Further on productivity.  Here's a recent (?) experience in which productivity jumped when hours were cut.  Margaret Thatcher secured her political future by breaking the coal union during a strike.  But there was an earlier coal strike which the miners won.  The then prime minister, Edward Heath, thought he would end public support for the miners by cutting the pay of other workers through mandating a three day week.  Industry was to operate only three days a week to save fuel.


 “  … in Britain … between 13 December 1973 and 11 March 1974 when Edward Heath’s Conservative government imposed a three-day working week, as an emergency response to fuel shortages and the national coal strike.  It was expected that the three-day week would cut output by 40 per cent and apply irresistible pressure to the strikers to give in, but to everyone’s surprise there was little (if any) fall in production and in some factories output actually increased.  This raised the question of why, if the demand for goods and services can be met by three days’ work instead of five, the two additional days should be worked.”

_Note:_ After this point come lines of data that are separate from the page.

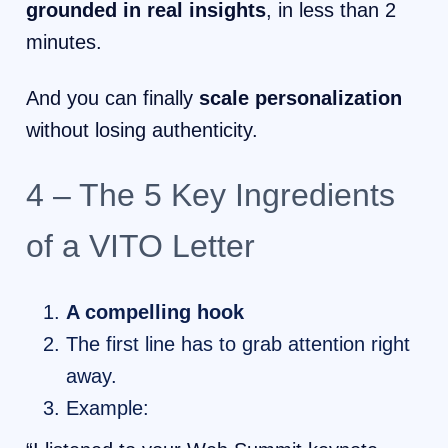
grounded in real insights
, in less than 2
minutes.
And you can finally
scale personalization
without losing authenticity.
4 – The 5 Key Ingredients
of a VITO Letter
A compelling hook
The first line has to grab attention right
away.
Example: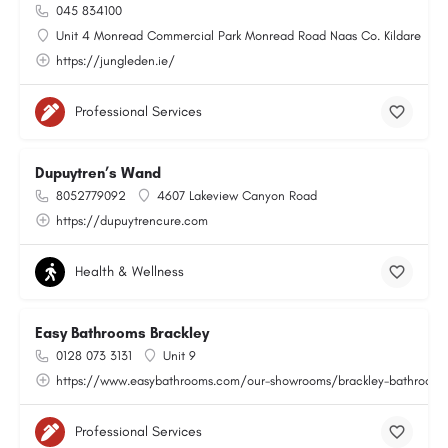
045 834100
Unit 4 Monread Commercial Park Monread Road Naas Co. Kildare
https://jungleden.ie/
Professional Services
Dupuytren’s Wand
8052779092
4607 Lakeview Canyon Road
https://dupuytrencure.com
Health & Wellness
Easy Bathrooms Brackley
0128 073 3131
Unit 9
https://www.easybathrooms.com/our-showrooms/brackley-bathroom-ti
Professional Services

         Page 202 of Sleepers, Wake!  Technology & the future of work, Barry Jones, Melbourne, Oxford University Press 1982. 285 pages.

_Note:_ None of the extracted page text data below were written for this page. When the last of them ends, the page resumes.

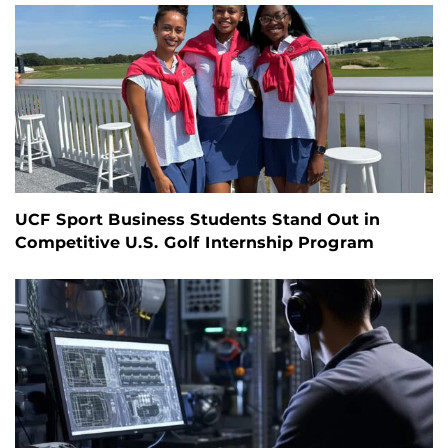
UCF Sport Business Students Stand Out in
Competitive U.S. Golf Internship Program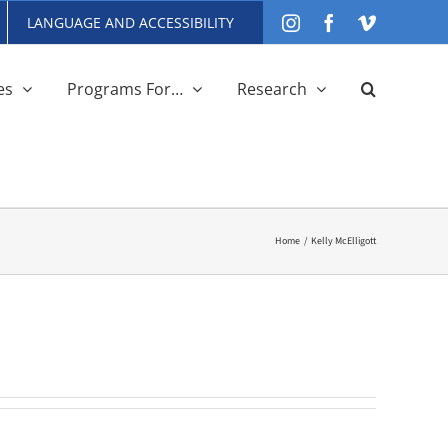
LANGUAGE AND ACCESSIBILITY
Instagram
Facebook
Vimeo
es
Programs For…
Research
Home
Kelly McElligott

I recently checked this out with a British journalist who has written about coal strikes in the UK.  He says that it is well accepted that production held up during the three day weeks.  Factory workers were on piece work and preserved their income by producing as much during the three days as they previously produced in five.  After the regular five day week was restored, productivity returned to its previous state -- i. e. the output per hour dropped back.